§ What to do
Your task is to output the listing word for word, with pictures excluded.
──────── Data shown
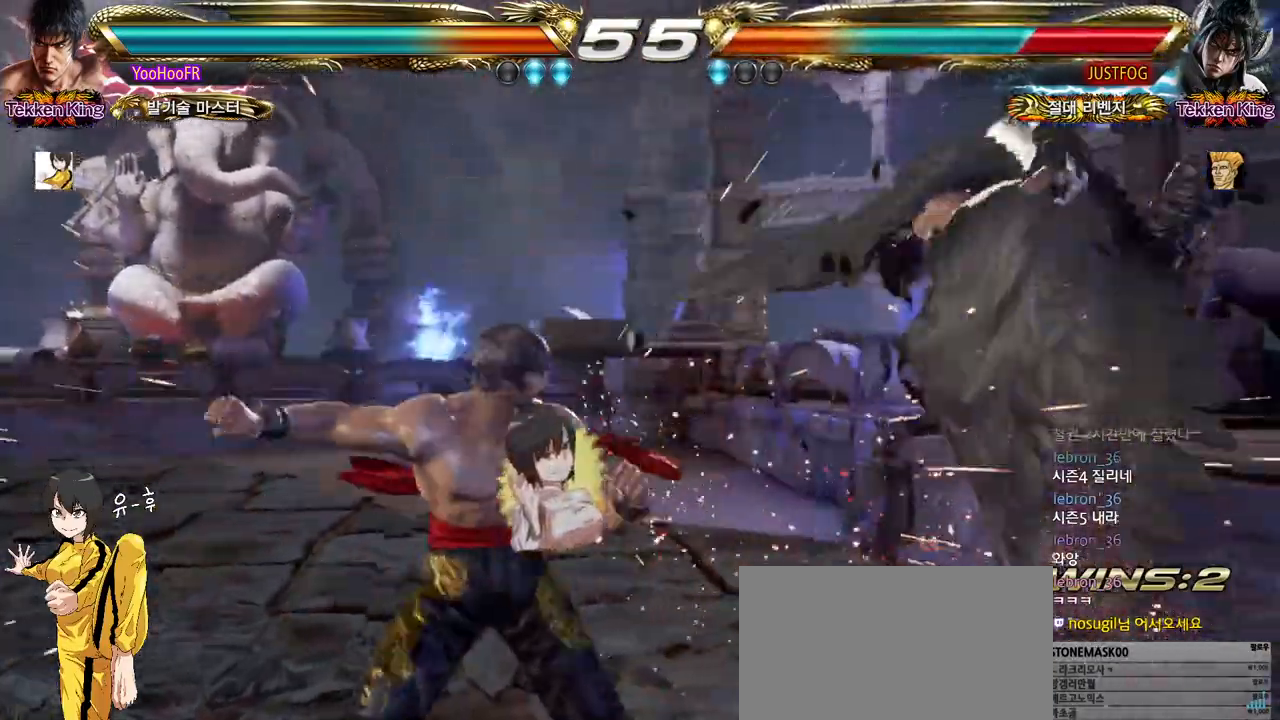
{"buttons": ["CIRCLE"], "left_stick": "center", "events": [[117, "left_stick", "right"], [167, "left_stick", "center"], [267, "left_stick", "right"], [333, "left_stick", "center"], [467, "CIRCLE", "down"]]}
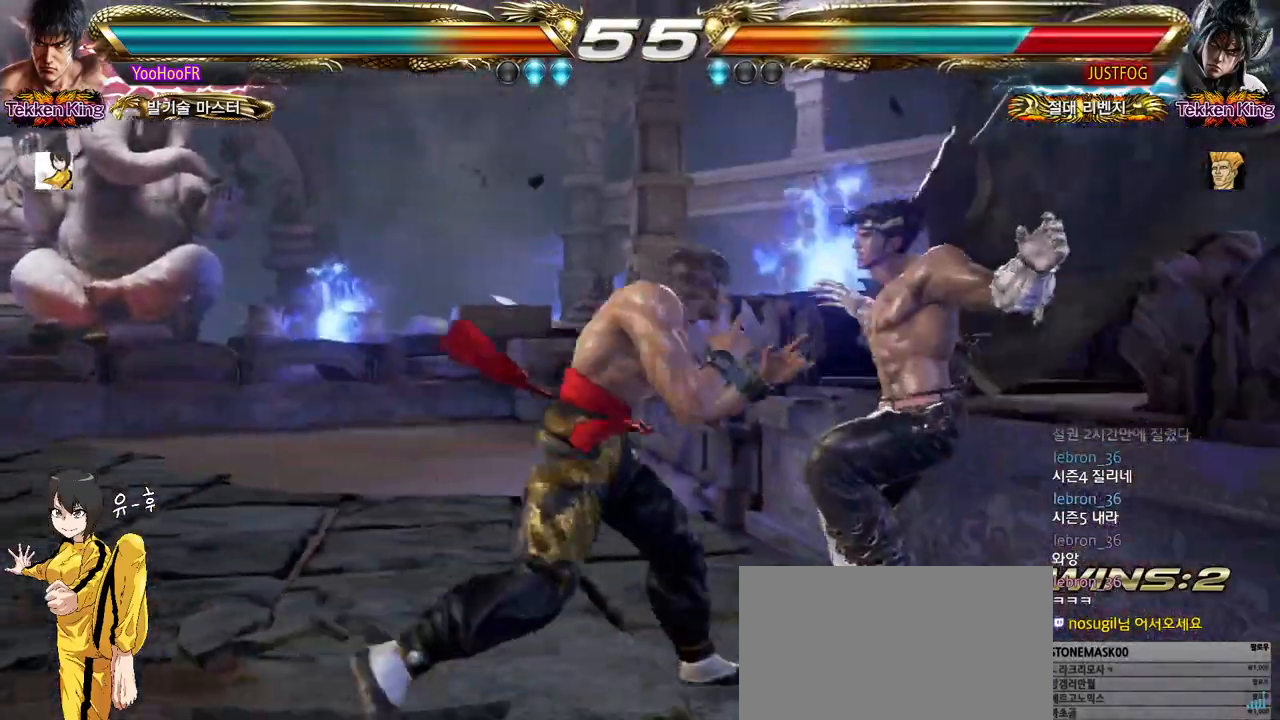
{"buttons": [], "left_stick": "center", "events": [[50, "CROSS", "down"], [83, "CIRCLE", "up"], [117, "CROSS", "up"], [133, "left_stick", "left"], [350, "left_stick", "center"], [400, "left_stick", "right"], [467, "left_stick", "center"]]}
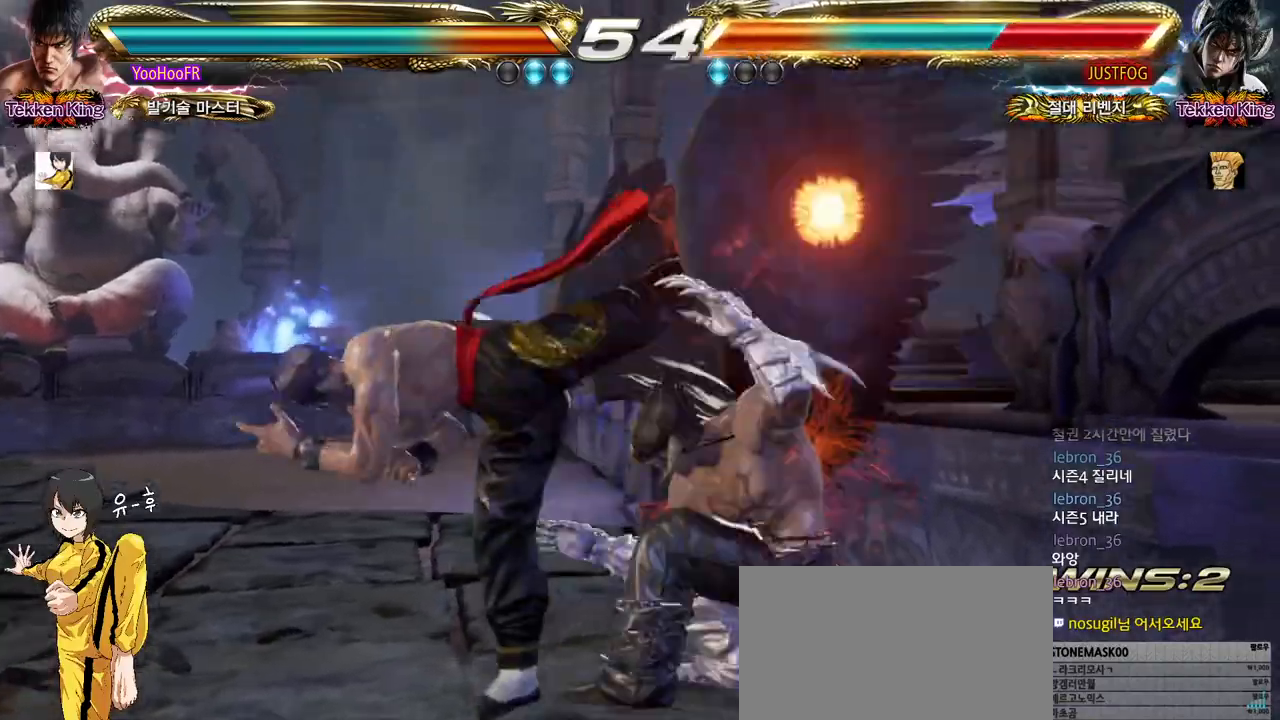
{"buttons": [], "left_stick": "right", "events": [[150, "left_stick", "right"], [200, "CROSS", "down"], [283, "CROSS", "up"], [383, "CROSS", "down"], [433, "CROSS", "up"]]}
────────────────
§ Answer to this task
{"buttons": ["CIRCLE"], "left_stick": "center", "events": [[117, "left_stick", "right"], [167, "left_stick", "center"], [267, "left_stick", "right"], [333, "left_stick", "center"], [467, "CIRCLE", "down"]]}
{"buttons": [], "left_stick": "center", "events": [[50, "CROSS", "down"], [83, "CIRCLE", "up"], [117, "CROSS", "up"], [133, "left_stick", "left"], [350, "left_stick", "center"], [400, "left_stick", "right"], [467, "left_stick", "center"]]}
{"buttons": [], "left_stick": "right", "events": [[150, "left_stick", "right"], [200, "CROSS", "down"], [283, "CROSS", "up"], [383, "CROSS", "down"], [433, "CROSS", "up"]]}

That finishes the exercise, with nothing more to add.